> _RECORDS SHOWN_:
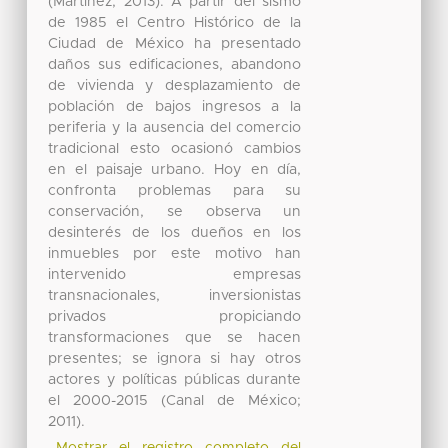
(Martínez, 2013). A partir del sismo
de 1985 el Centro Histórico de la
Ciudad de México ha presentado
daños sus edificaciones, abandono
de vivienda y desplazamiento de
población de bajos ingresos a la
periferia y la ausencia del comercio
tradicional esto ocasionó cambios
en el paisaje urbano. Hoy en día,
confronta problemas para su
conservación, se observa un
desinterés de los dueños en los
inmuebles por este motivo han
intervenido empresas
transnacionales, inversionistas
privados propiciando
transformaciones que se hacen
presentes; se ignora si hay otros
actores y políticas públicas durante
el 2000-2015 (Canal de México;
2011).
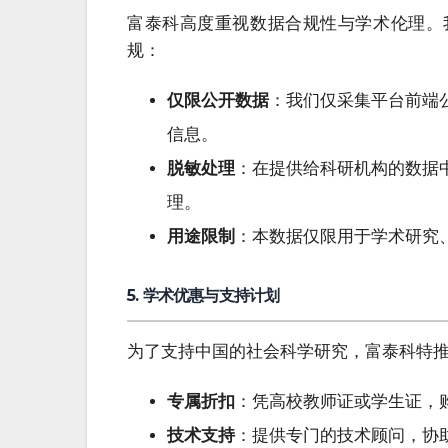
富泰科高度重视数据合规性与学术伦理。
规：
仅限公开数据
：我们仅采集平台前端
信息。
脱敏处理
：在提供给科研机构的数据
理。
用途限制
：本数据仅限用于学术研究
5. 学术优惠与支持计划
为了支持中国的社会科学研究，富泰科特
专属折扣
：凭高校教师证或学生证，
技术支持
：提供专门的技术顾问，协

> _EXERCISE PROMPT_: Extract every line of text from all the rows above, keeping each one unchanged and leaving out the pictures.

> _ANSWER BOX_:
(Martínez, 2013). A partir del sismo
de 1985 el Centro Histórico de la
Ciudad de México ha presentado
daños sus edificaciones, abandono
de vivienda y desplazamiento de
población de bajos ingresos a la
periferia y la ausencia del comercio
tradicional esto ocasionó cambios
en el paisaje urbano. Hoy en día,
confronta problemas para su
conservación, se observa un
desinterés de los dueños en los
inmuebles por este motivo han
intervenido empresas
transnacionales, inversionistas
privados propiciando
transformaciones que se hacen
presentes; se ignora si hay otros
actores y políticas públicas durante
el 2000-2015 (Canal de México;
2011).
富泰科高度重视数据合规性与学术伦理。
规：
仅限公开数据
：我们仅采集平台前端
信息。
脱敏处理
：在提供给科研机构的数据
理。
用途限制
：本数据仅限用于学术研究
5. 学术优惠与支持计划
为了支持中国的社会科学研究，富泰科特
专属折扣
：凭高校教师证或学生证，
技术支持
：提供专门的技术顾问，协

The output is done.